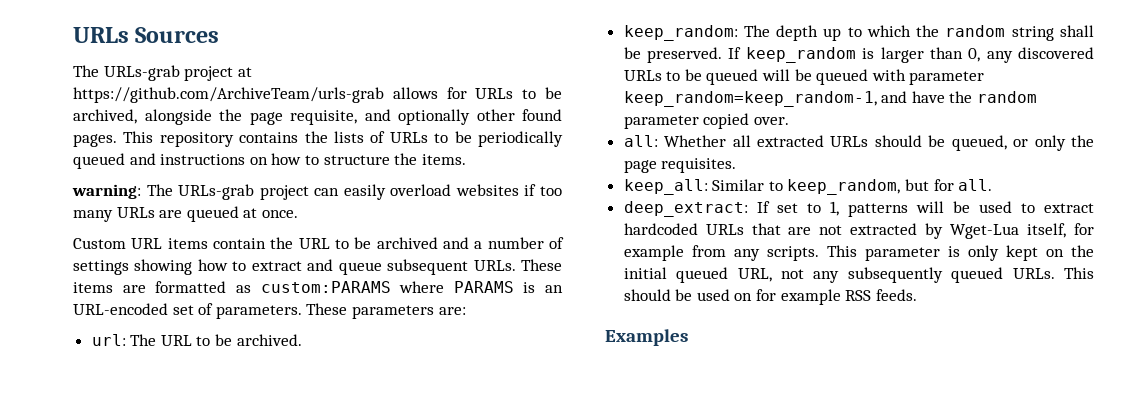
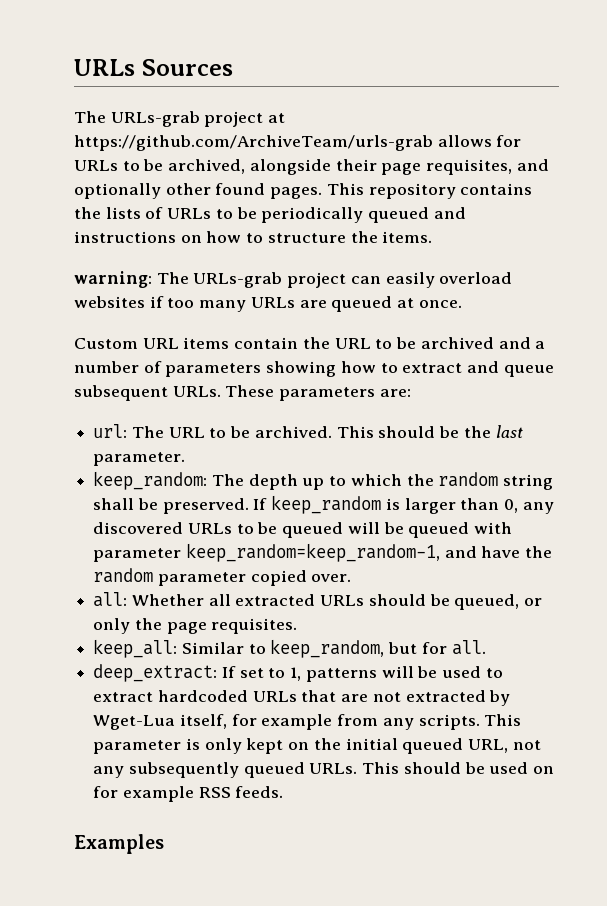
[219,109,357,125] the page requisite, -> [335,159,513,175] their page requisites,
[73,260,129,275] settings -> [165,363,262,377] parameters
[73,281,563,293] [73,303,348,319] items are formatted as custom:PARAMS where PARAMS is an URL-encoded set of parameters. These -> (275, 391) none
(302, 340) none -> [336,425,523,438] [93,452,186,466] This should be the last parameter.

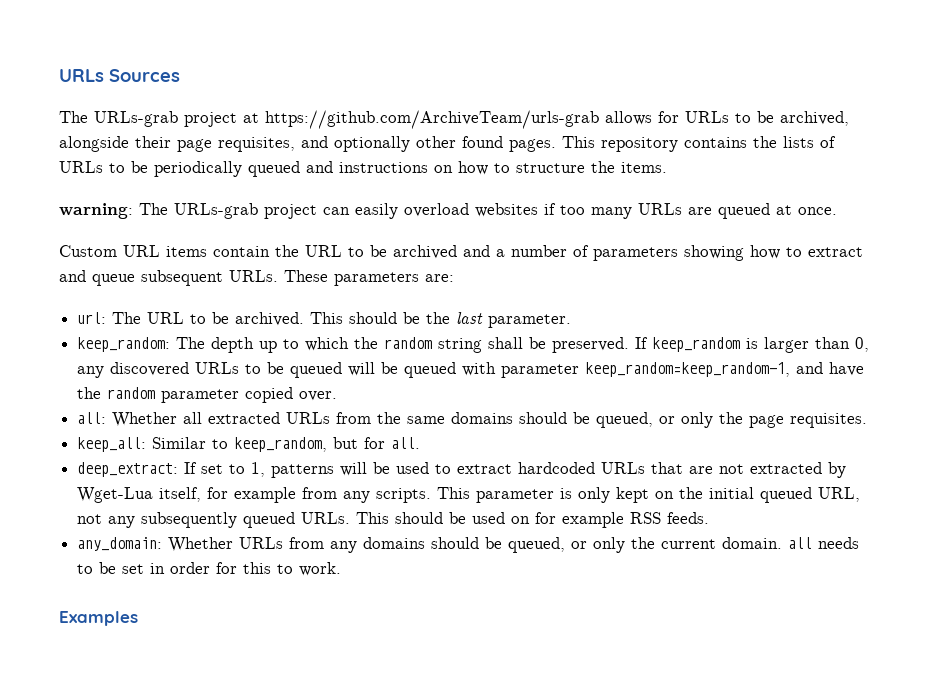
(365, 600) none -> [336,412,514,424] from the same domains
(284, 792) none -> [77,537,860,553] [77,562,342,576] // any_domain: Whether URLs from any domains should be queued, or only the current domain. all needs to be set in order for this to work.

******************************

- WORK INSTRUCTION:
Scan the data above. Return every line with "parameters" in it.

- RESPONSE BOX:
[73,260,129,275] settings -> [165,363,262,377] parameters
[73,281,563,293] [73,303,348,319] items are formatted as custom:PARAMS where PARAMS is an URL-encoded set of parameters. These -> (275, 391) none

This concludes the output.